I tried to watch the Grammies, but they didn’t pull me in, not with the songs or the dance or the spectacle. I recognized the art, I love a lot of the artists. Thanks to some of my adult children, I’ve learned how to dance to “Hot to Go,” and laughed at the tongue in cheek lyrics of Sabrina Carpenter, and I’ve enjoyed my fair share of Lady Gaga and Beyonce over the years. But the show didn’t pull me in, it pushed me away.
Some part of me is looking for something to plunge into, so I’m not as aware of the world. With our curren administration’s breath taking taking over of multiple agencies that includes new power grabs daily, it’s hard not to feel deep concern as to where we are going as a nation. When people without elected power have access to all that information, one has to pause and wonder, are we still a free people, or are we merely being appraised as to the asking price?
My students ask, “Are we safe.” and we tell them yes, but the question in being asked, indicates the perception is otherwise.
The worries of home pile up as well, with helping one to discern where she wants to go to college, and another, to high school, and all the individual worries that come with having adult children with free will and all their own decisions. My own heart tremors with the worries and then there is the grief, my friend that is a constant shadow of everything. I miss my mom and notice her absence most in the afternoon after work, when I would call her to tell her about my day, my students, my kids, my writing, my hopes, my worries. She was a way of helping me to process my thoughts and feelings and integrate all of it.
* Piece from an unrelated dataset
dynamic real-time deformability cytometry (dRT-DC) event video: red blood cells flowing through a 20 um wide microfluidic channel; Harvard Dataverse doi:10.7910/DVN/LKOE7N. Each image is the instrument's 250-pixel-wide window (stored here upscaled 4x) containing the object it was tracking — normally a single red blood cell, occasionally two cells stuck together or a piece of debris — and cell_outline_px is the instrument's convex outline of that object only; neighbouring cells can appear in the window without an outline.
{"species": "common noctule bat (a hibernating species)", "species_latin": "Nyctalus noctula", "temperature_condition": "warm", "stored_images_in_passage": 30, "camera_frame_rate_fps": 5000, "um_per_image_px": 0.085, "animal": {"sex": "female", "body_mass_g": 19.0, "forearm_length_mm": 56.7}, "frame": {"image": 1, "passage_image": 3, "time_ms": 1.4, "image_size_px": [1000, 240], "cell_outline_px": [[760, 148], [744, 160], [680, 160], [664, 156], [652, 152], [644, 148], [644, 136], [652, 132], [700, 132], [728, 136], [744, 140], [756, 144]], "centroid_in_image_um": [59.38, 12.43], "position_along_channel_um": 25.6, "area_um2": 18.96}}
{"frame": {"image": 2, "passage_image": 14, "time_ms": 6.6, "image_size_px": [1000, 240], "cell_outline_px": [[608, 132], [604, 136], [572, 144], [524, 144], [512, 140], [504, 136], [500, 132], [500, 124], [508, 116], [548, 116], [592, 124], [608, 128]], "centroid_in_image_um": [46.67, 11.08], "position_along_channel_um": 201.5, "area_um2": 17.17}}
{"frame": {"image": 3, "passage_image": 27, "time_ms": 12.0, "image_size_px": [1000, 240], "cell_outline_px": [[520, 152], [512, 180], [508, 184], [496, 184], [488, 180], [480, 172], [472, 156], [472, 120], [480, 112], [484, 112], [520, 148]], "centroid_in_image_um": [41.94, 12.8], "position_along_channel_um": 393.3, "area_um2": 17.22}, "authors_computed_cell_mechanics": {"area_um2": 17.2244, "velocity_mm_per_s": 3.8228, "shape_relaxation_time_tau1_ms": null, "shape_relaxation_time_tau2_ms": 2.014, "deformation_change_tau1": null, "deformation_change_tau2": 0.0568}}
Now, it is in prayer. I can tell Mom everything. I tell Dad too, and God hears it all. Pouring out the heart does not come easy, because I don’t want to have every feeling tumble out of me. If I allow all to fall, it feels like it won’t stop and I’ll drown in it. Grief does that, it starts with a tear and turns into a tsunami. I use work as a means of keeping myself from getting overwhelmed, but it shows up anyway, because eventually, I get to the moment in the day when I’m still and that’s when I hear God, and God gets an earful from my heart.
God waits for me to unburden myself, and when I finally allow it, I wonder why I held on to it. God wants to help us through the pain, and to make it into something holy. Hoarding the grief prevents God from using it to make my own soul into something better.
Looking online or watching the news can lead me back into a “where is the hope?” space, but I know that’s short sighted and simplistic. God is here, and we’re here in this time and place, to be witnesses to God’s presence to others. So pray, hope and don’t worry, God is here and wants true peace in all our hearts more than we do.